The room buzzed as people shared congratulations. “Kudos to you,” Lauren said. “But yes, another stressor.”

“And my boyfriend...” How to bring up my current situation when I wasn’t quite sure why I was in it in the first place was tricky. “He has baggage that I’m having some trouble dealing with.”

Here Lauren took notice. “What kind of baggage?”

“Well, his ex—” Celia wasn’t really his ex, but it was easier to call her that. “She’s decided for whatever reason that it’s her mission to destroy our relationship. She’s been terrorizing us. Me, really. First, she accused me of harassing her—which I didn’t do.” I looked around at the other group members. “Honestly.”

“Hey, no one’s judging you here,” Lauren reminded.

Which wasn’t exactly true, because I was certainly judging myself. Admitting the next part was especially hard. I was about to complain about the thing people usually complained about me for. “And now she’s harassing me. Following me places. Leaving me notes and things.”

“Oh my god,” the shopping addict exclaimed. “Have you been to the police?”

A few other people mumbled the same concern.

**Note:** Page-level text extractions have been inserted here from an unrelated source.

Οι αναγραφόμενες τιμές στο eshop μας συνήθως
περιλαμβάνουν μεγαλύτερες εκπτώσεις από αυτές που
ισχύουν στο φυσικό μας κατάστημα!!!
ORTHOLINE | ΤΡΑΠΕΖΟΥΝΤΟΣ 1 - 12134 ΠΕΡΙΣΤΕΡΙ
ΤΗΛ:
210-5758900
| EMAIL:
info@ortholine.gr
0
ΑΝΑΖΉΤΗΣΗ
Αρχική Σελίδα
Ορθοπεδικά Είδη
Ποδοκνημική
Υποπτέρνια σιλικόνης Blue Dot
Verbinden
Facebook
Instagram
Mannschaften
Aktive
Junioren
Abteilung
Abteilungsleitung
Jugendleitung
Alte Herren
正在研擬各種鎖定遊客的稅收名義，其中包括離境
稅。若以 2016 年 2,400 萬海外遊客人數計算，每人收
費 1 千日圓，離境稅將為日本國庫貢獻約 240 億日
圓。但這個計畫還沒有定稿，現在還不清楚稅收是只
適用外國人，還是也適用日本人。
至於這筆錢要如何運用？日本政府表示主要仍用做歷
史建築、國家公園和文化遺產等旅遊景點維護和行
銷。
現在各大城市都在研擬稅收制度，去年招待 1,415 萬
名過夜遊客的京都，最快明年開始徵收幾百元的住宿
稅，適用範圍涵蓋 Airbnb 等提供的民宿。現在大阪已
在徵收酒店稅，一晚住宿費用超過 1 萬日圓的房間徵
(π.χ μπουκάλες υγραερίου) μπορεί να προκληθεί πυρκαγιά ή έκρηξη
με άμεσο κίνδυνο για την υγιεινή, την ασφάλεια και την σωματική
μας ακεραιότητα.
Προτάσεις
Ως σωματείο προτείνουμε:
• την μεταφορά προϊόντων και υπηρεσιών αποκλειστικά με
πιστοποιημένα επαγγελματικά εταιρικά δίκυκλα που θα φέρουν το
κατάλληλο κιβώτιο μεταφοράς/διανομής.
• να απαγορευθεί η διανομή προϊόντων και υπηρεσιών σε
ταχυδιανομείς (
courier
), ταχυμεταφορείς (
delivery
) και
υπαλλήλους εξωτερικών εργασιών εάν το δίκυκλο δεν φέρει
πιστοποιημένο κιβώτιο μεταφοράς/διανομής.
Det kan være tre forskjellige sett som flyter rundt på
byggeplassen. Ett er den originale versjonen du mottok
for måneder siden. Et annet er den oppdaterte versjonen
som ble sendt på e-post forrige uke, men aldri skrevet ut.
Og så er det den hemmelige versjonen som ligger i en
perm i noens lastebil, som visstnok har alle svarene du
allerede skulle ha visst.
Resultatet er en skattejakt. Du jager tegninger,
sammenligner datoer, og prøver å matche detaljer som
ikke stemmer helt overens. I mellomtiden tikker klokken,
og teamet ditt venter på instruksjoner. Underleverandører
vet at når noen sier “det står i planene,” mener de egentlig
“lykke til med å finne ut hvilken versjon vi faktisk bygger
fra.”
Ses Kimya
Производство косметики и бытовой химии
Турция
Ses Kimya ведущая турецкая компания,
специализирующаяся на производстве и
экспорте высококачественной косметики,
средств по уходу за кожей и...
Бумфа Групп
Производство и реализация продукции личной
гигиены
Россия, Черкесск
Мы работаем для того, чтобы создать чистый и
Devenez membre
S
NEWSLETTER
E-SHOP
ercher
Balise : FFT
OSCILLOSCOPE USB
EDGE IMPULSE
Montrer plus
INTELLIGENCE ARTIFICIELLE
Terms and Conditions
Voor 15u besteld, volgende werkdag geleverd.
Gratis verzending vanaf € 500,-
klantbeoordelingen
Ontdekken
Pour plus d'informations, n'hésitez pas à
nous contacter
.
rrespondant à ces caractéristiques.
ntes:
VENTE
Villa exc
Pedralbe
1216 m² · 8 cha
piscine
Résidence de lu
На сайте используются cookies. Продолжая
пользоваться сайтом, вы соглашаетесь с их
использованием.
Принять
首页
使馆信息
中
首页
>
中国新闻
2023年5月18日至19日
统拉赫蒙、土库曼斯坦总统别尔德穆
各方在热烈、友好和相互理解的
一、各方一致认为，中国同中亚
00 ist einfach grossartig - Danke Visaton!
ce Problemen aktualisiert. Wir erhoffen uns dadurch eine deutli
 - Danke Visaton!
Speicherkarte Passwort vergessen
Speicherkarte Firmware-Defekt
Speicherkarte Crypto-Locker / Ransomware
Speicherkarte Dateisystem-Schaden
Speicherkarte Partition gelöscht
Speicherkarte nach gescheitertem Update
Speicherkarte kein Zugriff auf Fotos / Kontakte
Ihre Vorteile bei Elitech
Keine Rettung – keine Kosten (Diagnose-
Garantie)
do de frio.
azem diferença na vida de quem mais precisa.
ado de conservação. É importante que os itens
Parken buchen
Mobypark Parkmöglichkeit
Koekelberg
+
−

I shook my head, halting the talk. “She hasn’t done anything worthy of reporting.” I could go on about what was and wasn’t worthy of reporting, but it wasn’t relevant.

“That kind of harassment would be stressful to anyone.” Lauren leaned toward me, her forearms braced on her thighs. “But I’m going to take a guess that it’s been harder on you. Does it bring back emotions from your past?”

“Of course it does. I used to do these same things to other people. It’s awful. It makes me feel awful.” I’d been afraid I might cry, but surprisingly, the tears were absent. Perhaps, I was growing stronger or had become more reconciled with the situation.

With my emotions in control, I was able to delve further into analysis. “Also…I kind of feel like I deserve it now. Like it’s my karma for the shit I pulled.”